**PROVIDED TEXT**
──────────

Still, it won’t stop television (or film, for that matter) from continuing to draw on written stories. Alfred Hitchcock, that undisputed master of cinema, took from novelists such as Patrick Hamilton, Patricia Highsmith, and Dorothy Sayers for his film and television work alike. Alfred Hitchcock Presents, however, focused on a different story per episode, while the idea behind The Wire-versus-Dickens comparison is that such serial storytelling has the power to hook the viewer time and time again.

Joe Wright’s promising Anna Karenina premiered last week, and I’m still waiting to see what violence McGehee and Siegel have done to What Maisie Knew. (Will we ever know? Really though — when is this film premiering?) The former capitalizes on the period piece genre, while the latter pushes against its conventions by modernizing James’ story. This is often what happens in television as well — straight BBC period dramas such as Great Expectations and The Way We Were; or Gossip Girl, originally advertised as Edith Wharton for Modern Teens. (More specifically, the modern teen’s Age of Innocence, published in 1920, which makes it technically not at all a Victorian novel, but details! Details are what will get you when you’re adapting that novel for TV.) Yes, it can get a bit gimmicky, and judging by Gossip Girl — now in its final season — the grandeur and melodrama of old New York can only sustain increasingly wild plotlines for so long.

Here are some other Victorian (and Victorian-adjacent) novels that might make good television shows — not because they are filled with psychological realism that will translate into fodder for rich character work, but because they contain plots still and always rivetingly human. For execution, though, it’s probably still best to follow the BBC model: shorter seasons before it tends toward the gimmicky.

──────────

**RECORD SET**

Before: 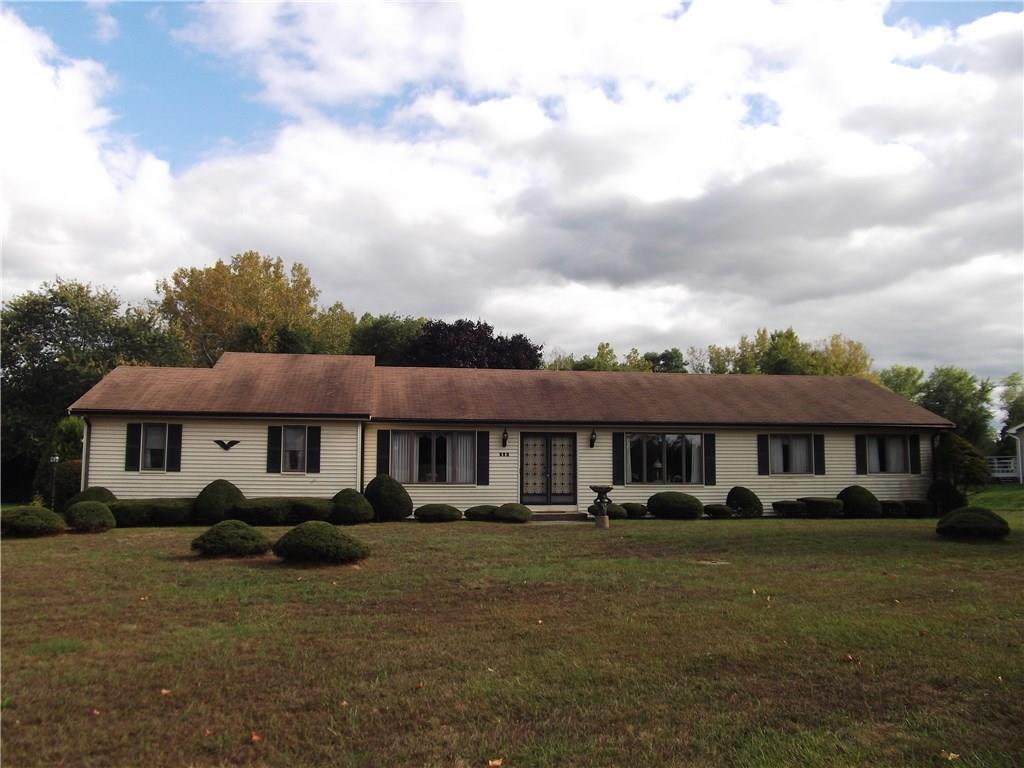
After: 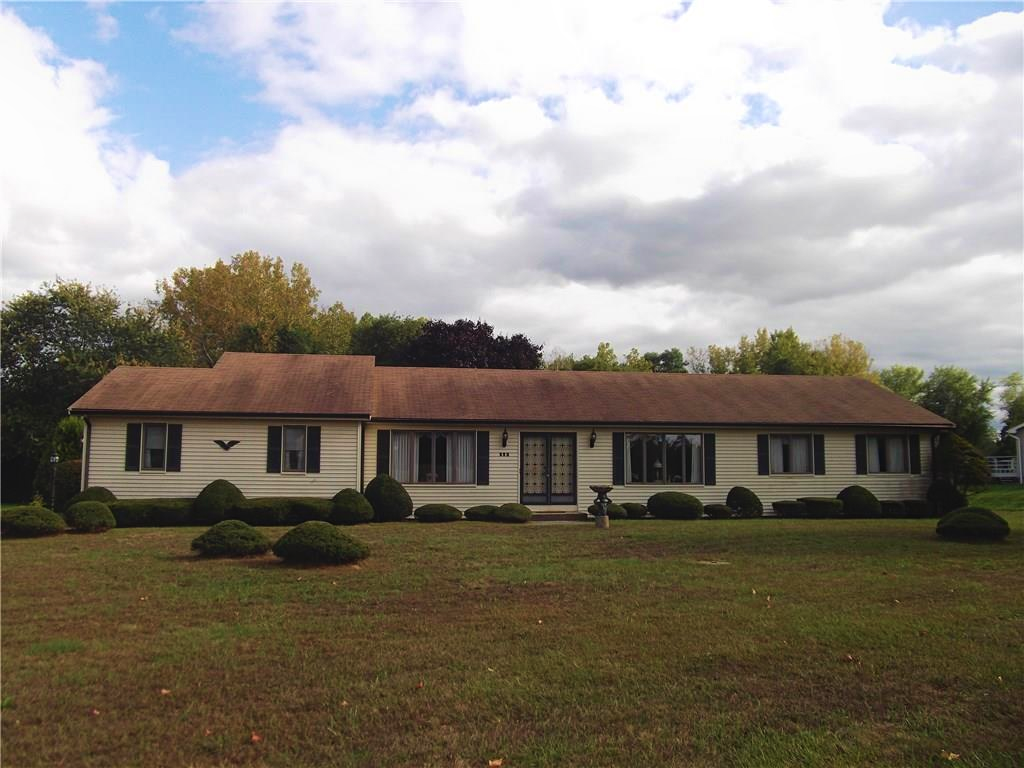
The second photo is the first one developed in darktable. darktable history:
local contrast: mode bilateral grid, contrast 100, coarseness 99, detail 109%, midtone range 0.2
contrast equalizer: octaves 7, y [[0.439, 0.44, 0.442, 0.457, 0.493, 0.498], [0.5 ×6], [0.5 ×6], [0 ×6], [0 ×6]]
velvia: on, module defaults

──────────

**CHALLENGE**
Copy out the full passage on adapting Victorian novels for television, word for word.

**EXERCISE RESPONSE**
Still, it won’t stop television (or film, for that matter) from continuing to draw on written stories. Alfred Hitchcock, that undisputed master of cinema, took from novelists such as Patrick Hamilton, Patricia Highsmith, and Dorothy Sayers for his film and television work alike. Alfred Hitchcock Presents, however, focused on a different story per episode, while the idea behind The Wire-versus-Dickens comparison is that such serial storytelling has the power to hook the viewer time and time again.

Joe Wright’s promising Anna Karenina premiered last week, and I’m still waiting to see what violence McGehee and Siegel have done to What Maisie Knew. (Will we ever know? Really though — when is this film premiering?) The former capitalizes on the period piece genre, while the latter pushes against its conventions by modernizing James’ story. This is often what happens in television as well — straight BBC period dramas such as Great Expectations and The Way We Were; or Gossip Girl, originally advertised as Edith Wharton for Modern Teens. (More specifically, the modern teen’s Age of Innocence, published in 1920, which makes it technically not at all a Victorian novel, but details! Details are what will get you when you’re adapting that novel for TV.) Yes, it can get a bit gimmicky, and judging by Gossip Girl — now in its final season — the grandeur and melodrama of old New York can only sustain increasingly wild plotlines for so long.

Here are some other Victorian (and Victorian-adjacent) novels that might make good television shows — not because they are filled with psychological realism that will translate into fodder for rich character work, but because they contain plots still and always rivetingly human. For execution, though, it’s probably still best to follow the BBC model: shorter seasons before it tends toward the gimmicky.